:: TEXT PROVIDED

Should you visit the Museo Enzo Ferrari in Modena, you’ll find as many examples of the sporty dream machines the legendary car magnate lavished on the world as you could wish for, from 1948 Touring Superleggeras and GT 2+2s from 1968 to the 2002 model that bears his name, fittingly resplendent in scarlet livery and complete with DeLorean-style batwing doors. There’s even a unique Ferrari Hydroplane, the Arno XI, from 1954. The exhibits are spotlit like rarefied jewels, and it’s not hard to see why the name Ferrari has transcended the world of AutoBuzz fanboys and Mille Miglia grand tourers and come to stand for something recherché and revered, whether it’s being dropped by French literary luminaries (Whisky, gambling and Ferraris are better than housework: Françoise Sagan) or U.S. rap eminences (Droptop ’Rari, scratch that off my bucket list: Gucci Mane).

::::

● **TO DO**:
Write what comes next in the passage about the Museo Enzo Ferrari in Modena, picking up after its last sentence. The listing that follows comes from a separate source.

:: STUDY MATERIAL

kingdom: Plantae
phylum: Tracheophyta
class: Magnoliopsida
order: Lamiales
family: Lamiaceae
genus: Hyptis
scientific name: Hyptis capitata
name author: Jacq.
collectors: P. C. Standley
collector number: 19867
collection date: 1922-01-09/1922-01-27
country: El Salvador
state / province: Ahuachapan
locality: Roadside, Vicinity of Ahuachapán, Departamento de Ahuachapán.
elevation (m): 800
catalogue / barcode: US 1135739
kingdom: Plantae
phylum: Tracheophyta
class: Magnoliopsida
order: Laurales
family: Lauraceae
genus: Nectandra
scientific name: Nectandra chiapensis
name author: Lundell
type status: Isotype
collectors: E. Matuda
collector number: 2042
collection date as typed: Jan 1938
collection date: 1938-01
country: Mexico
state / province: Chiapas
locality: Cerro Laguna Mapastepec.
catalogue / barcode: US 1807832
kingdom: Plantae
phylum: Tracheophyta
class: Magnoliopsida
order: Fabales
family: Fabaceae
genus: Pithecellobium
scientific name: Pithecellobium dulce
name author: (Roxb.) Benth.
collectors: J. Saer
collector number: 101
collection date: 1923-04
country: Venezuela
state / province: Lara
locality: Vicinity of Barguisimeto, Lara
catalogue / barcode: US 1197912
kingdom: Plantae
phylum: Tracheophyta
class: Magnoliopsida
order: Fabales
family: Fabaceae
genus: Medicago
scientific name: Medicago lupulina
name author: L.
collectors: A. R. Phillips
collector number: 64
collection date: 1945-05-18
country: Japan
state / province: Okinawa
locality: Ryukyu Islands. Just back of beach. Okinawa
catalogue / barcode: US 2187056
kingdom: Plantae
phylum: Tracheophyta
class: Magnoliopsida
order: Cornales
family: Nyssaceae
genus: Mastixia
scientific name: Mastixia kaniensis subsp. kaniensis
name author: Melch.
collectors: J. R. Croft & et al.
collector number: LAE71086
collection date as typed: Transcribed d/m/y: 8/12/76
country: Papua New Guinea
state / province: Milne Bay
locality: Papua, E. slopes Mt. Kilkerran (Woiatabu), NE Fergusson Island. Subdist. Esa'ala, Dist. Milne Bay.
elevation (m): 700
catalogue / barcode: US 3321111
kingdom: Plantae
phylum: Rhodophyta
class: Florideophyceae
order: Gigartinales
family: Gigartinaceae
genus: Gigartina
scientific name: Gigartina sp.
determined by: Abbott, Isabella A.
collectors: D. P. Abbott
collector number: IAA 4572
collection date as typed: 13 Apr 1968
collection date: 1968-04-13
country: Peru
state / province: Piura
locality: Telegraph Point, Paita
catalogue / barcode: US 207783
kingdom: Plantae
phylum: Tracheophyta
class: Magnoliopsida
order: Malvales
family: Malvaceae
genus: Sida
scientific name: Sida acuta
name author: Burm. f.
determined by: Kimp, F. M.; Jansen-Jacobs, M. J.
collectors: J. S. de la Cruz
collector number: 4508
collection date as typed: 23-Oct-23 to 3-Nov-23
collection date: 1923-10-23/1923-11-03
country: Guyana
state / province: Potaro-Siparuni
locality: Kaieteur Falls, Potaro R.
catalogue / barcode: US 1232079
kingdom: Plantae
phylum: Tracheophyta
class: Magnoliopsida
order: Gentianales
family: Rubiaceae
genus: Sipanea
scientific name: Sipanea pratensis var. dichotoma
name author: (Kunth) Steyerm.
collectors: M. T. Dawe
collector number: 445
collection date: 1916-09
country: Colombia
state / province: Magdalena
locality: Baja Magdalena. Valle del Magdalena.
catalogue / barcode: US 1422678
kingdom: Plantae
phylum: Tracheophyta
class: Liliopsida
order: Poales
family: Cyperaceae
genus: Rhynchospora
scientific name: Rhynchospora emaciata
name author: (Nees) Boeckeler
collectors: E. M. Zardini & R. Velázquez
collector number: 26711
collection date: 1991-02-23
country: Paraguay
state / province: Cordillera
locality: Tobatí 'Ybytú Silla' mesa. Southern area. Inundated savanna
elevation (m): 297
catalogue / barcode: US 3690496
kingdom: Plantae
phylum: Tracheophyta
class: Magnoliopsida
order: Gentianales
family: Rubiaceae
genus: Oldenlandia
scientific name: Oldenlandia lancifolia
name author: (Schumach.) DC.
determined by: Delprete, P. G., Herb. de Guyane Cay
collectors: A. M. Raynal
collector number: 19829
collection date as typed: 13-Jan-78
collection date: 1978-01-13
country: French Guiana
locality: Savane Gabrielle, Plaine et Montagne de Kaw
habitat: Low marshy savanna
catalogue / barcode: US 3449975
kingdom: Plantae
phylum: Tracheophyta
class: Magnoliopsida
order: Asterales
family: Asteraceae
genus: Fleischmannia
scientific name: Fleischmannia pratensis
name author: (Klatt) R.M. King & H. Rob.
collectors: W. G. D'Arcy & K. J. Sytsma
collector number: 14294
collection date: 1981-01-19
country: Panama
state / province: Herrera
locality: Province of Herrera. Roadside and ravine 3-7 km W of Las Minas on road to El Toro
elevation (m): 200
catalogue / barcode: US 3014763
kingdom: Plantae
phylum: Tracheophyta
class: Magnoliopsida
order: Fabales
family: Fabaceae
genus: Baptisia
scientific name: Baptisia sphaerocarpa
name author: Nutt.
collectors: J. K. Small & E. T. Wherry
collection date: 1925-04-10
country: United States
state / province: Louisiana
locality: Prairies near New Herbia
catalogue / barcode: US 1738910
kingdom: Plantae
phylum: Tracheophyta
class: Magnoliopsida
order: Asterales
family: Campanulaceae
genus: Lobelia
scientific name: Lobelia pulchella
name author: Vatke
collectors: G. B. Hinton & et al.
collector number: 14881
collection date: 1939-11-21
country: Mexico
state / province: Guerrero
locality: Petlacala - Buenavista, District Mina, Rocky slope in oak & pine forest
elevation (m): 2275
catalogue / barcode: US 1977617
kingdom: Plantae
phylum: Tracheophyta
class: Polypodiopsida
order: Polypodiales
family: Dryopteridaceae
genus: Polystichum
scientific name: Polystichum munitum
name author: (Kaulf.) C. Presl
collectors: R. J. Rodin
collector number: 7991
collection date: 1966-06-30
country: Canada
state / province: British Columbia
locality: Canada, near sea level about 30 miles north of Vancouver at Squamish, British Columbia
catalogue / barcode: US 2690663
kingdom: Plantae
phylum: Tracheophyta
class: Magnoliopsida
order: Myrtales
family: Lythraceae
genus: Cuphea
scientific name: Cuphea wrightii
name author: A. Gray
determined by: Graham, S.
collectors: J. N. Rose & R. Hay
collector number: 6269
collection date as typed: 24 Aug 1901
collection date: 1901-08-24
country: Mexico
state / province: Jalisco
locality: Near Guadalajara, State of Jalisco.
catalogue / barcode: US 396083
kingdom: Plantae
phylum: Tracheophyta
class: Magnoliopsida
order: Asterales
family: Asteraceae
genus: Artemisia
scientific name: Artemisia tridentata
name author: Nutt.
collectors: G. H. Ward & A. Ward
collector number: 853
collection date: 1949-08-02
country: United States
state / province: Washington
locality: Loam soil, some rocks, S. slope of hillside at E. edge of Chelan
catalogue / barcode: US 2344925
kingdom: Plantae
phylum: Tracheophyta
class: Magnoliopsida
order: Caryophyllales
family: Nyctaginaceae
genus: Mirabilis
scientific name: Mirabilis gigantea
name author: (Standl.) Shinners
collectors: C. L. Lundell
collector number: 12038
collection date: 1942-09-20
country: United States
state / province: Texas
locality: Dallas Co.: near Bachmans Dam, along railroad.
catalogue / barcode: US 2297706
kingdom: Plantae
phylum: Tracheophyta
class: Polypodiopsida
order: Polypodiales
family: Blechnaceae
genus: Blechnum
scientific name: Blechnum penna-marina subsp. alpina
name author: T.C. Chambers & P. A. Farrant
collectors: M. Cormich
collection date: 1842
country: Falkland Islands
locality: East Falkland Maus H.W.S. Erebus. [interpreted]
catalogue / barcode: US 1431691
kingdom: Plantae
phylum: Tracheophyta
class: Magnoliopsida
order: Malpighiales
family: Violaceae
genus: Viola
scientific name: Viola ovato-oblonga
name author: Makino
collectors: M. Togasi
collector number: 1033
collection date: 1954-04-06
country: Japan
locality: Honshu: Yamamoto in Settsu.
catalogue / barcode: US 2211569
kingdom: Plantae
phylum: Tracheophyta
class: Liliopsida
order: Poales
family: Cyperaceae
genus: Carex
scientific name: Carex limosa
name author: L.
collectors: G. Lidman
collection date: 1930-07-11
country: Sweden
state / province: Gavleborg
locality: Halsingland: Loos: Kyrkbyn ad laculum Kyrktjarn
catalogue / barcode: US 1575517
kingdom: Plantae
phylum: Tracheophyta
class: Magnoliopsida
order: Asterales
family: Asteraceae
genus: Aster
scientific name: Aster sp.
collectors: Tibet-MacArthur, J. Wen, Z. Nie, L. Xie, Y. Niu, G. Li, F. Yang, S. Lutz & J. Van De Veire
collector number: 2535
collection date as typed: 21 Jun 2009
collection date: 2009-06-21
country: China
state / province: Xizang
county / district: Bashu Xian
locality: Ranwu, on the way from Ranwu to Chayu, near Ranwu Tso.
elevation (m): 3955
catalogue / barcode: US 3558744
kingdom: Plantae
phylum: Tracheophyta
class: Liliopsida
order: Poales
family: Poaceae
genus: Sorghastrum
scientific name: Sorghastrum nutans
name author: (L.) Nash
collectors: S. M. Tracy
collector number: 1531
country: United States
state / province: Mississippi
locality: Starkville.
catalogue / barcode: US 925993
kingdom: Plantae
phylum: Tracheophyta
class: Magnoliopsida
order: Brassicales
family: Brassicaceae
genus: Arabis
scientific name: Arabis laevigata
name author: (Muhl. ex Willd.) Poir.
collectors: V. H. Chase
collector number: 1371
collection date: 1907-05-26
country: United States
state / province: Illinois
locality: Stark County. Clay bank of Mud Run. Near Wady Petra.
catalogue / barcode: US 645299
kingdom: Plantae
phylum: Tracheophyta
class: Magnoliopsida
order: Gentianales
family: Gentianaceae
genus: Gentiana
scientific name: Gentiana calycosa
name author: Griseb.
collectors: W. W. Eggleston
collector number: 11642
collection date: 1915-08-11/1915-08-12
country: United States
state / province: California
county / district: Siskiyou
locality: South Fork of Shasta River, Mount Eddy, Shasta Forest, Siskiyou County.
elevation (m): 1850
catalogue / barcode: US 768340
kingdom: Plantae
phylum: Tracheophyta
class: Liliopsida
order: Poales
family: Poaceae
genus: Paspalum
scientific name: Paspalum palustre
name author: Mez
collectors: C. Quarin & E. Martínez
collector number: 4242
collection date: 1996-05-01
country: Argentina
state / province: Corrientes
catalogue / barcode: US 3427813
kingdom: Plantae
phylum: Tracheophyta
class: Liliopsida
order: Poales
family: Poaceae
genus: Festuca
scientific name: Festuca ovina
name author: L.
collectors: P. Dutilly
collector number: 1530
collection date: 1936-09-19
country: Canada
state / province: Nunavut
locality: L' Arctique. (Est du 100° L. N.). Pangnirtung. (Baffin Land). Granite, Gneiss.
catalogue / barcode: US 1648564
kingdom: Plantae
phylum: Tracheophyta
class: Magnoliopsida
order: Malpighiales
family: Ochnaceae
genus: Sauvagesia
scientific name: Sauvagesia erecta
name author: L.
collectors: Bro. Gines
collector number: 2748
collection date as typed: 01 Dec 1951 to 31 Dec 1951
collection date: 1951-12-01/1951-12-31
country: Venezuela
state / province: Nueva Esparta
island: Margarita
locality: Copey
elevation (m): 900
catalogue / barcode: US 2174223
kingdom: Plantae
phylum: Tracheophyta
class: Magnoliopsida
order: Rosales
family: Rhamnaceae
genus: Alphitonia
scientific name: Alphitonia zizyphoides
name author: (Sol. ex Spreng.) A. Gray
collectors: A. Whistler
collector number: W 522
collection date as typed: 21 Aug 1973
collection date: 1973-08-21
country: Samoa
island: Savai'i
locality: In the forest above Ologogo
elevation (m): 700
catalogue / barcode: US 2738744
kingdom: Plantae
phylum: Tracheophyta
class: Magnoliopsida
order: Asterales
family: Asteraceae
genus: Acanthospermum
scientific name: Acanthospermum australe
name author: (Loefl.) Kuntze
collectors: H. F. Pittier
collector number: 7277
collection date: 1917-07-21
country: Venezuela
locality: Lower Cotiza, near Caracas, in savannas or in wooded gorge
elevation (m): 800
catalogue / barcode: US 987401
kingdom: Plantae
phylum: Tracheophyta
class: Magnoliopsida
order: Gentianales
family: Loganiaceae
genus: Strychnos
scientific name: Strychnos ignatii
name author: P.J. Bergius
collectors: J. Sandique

::::

● **EXERCISE RESULT**:
However, amid the racers and engines and technical drawings, one of the Museo’s most telling exhibits is rather more modest: a pair of black Persol #2762 sunglasses in a Perspex case. These, along with an immaculate trenchcoat, became Enzo Ferrari’s style staples as he built his world-beating brand. The official story has it that he donned them in 1956 after the death of his beloved son Dino, aged 24, of muscular dystrophy, and was never seen without them again, but the enigmatic look they conferred was a good fit for a man who, in contrast to the brio of his products, maintained a Sphinx-like air, shunning the spotlight, gaining a reputation for being cold and calculating, nursing obscure grievances — “He told me to go soak my head, and never spoke to me again,” said Ferruccio Lamborghini, after the future designer had the temerity to point out some perceived mechanical faults with his personal Ferrari — and mixing gnomic utterances (“I am an agitator of men”) with stark aperçus (“I have, in fact, no interest in life outside racing cars”). Enzo’s reticence only fuelled an intense fascination with him in his native land: “In Italy, there was the Pope and then there was Enzo,” says Luca Dal Monte, author of the biography Enzo Ferrari: Power, Politics and the Making of an Automotive Empire. “By the mid seventies, he had reached a demigod dimension. He was the Grand Old Man, not just of motor racing, but of the country.”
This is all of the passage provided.